Dataset entries:
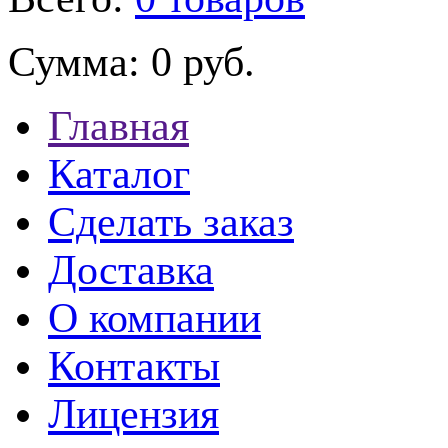
Сумма:
0 руб.
Главная
Каталог
Сделать заказ
Доставка
О компании
Контакты
Лицензия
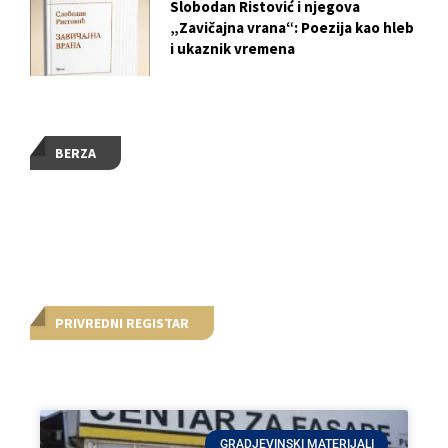
Slobodan Ristović i njegova
„Zavičajna vrana“: Poezija kao hleb
i ukaznik vremena
BERZA
PRIVREDNI REGISTAR
GRADJEVINSKI MATERIJALI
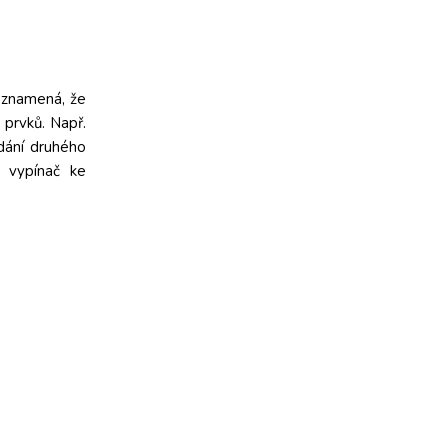
ž znamená, že
 prvků. Např.
dání druhého
 vypínač ke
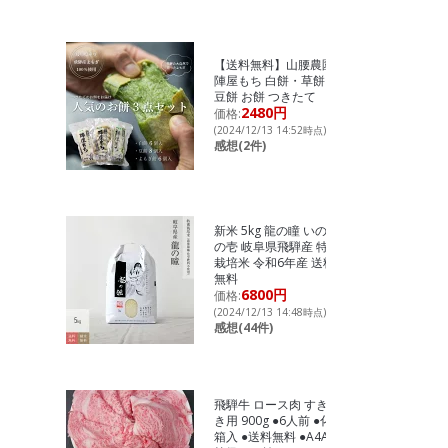
【送料無料】山腰農園
陣屋もち 白餅・草餅・
豆餅 お餅 つきたて
2480円
価格:
(2024/12/13 14:52時点)
感想(2件)
新米 5kg 龍の瞳 いのち
の壱 岐阜県飛騨産 特別
栽培米 令和6年産 送料
無料
6800円
価格:
(2024/12/13 14:48時点)
感想(44件)
飛騨牛 ロース肉 すき焼
き用 900g ●6人前 ●化粧
箱入 ●送料無料 ●A4A5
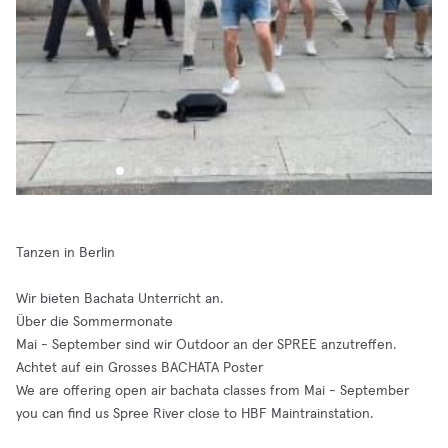
Tanzen in Berlin
Wir bieten Bachata Unterricht an.
Über die Sommermonate
Mai - September sind wir Outdoor an der SPREE anzutreffen.
Achtet auf ein Grosses BACHATA Poster
We are offering open air bachata classes from Mai - September
you can find us Spree River close to HBF Maintrainstation.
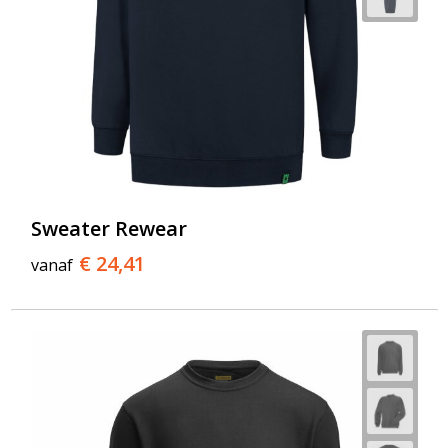
Sweater Rewear
€ 24,41
vanaf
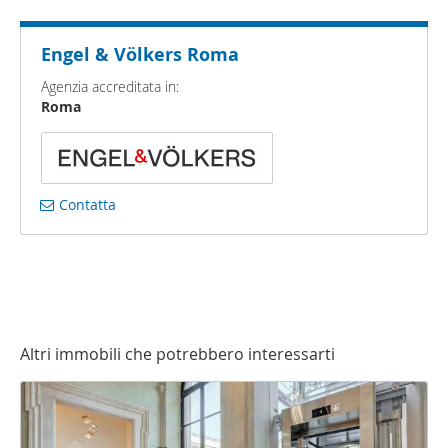
Engel & Völkers Roma
Agenzia accreditata in:
Roma
Contatta
Altri immobili che potrebbero interessarti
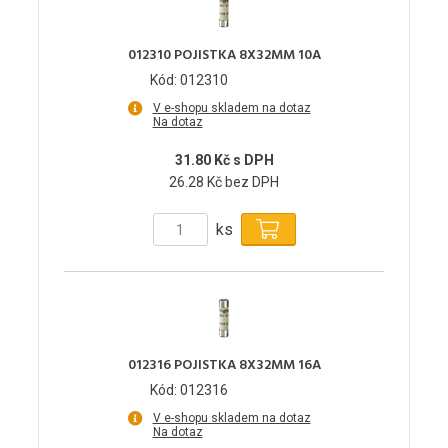
012310 POJISTKA 8X32MM 10A
Kód: 012310
V e-shopu skladem na dotaz
Na dotaz
31.80 Kč s DPH
26.28 Kč bez DPH
ks
012316 POJISTKA 8X32MM 16A
Kód: 012316
V e-shopu skladem na dotaz
Na dotaz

• _What this task involves_
Please turn every line of text in the data above into a single numbered list, leaving out blank lines and the picture lines.

• _Solution to this problem_
1. Сумма:
2. 0 руб.
3. Главная
4. Каталог
5. Сделать заказ
6. Доставка
7. О компании
8. Контакты
9. Лицензия
10. Slobodan Ristović i njegova
11. „Zavičajna vrana“: Poezija kao hleb
12. i ukaznik vremena
13. BERZA
14. PRIVREDNI REGISTAR
15. GRADJEVINSKI MATERIJALI
16. ž znamená, že
17.  prvků. Např.
18. dání druhého
19.  vypínač ke
20. 【送料無料】山腰農園
21. 陣屋もち 白餅・草餅・
22. 豆餅 お餅 つきたて
23. 2480円
24. 価格:
25. (2024/12/13 14:52時点)
26. 感想(2件)
27. 新米 5kg 龍の瞳 いのち
28. の壱 岐阜県飛騨産 特別
29. 栽培米 令和6年産 送料
30. 無料
31. 6800円
32. 価格:
33. (2024/12/13 14:48時点)
34. 感想(44件)
35. 飛騨牛 ロース肉 すき焼
36. き用 900g ●6人前 ●化粧
37. 箱入 ●送料無料 ●A4A5
38. Tanzen in Berlin
39. Wir bieten Bachata Unterricht an.
40. Über die Sommermonate
41. Mai - September sind wir Outdoor an der SPREE anzutreffen.
42. Achtet auf ein Grosses BACHATA Poster
43. We are offering open air bachata classes from Mai - September
44. you can find us Spree River close to HBF Maintrainstation.
45. Sweater Rewear
46. € 24,41
47. vanaf
48. Engel & Völkers Roma
49. Agenzia accreditata in:
50. Roma
51. Contatta
52. Altri immobili che potrebbero interessarti
53. 012310 POJISTKA 8X32MM 10A
54. Kód: 012310
55. V e-shopu skladem na dotaz
56. Na dotaz
57. 31.80 Kč s DPH
58. 26.28 Kč bez DPH
59. ks
60. 012316 POJISTKA 8X32MM 16A
61. Kód: 012316
62. V e-shopu skladem na dotaz
63. Na dotaz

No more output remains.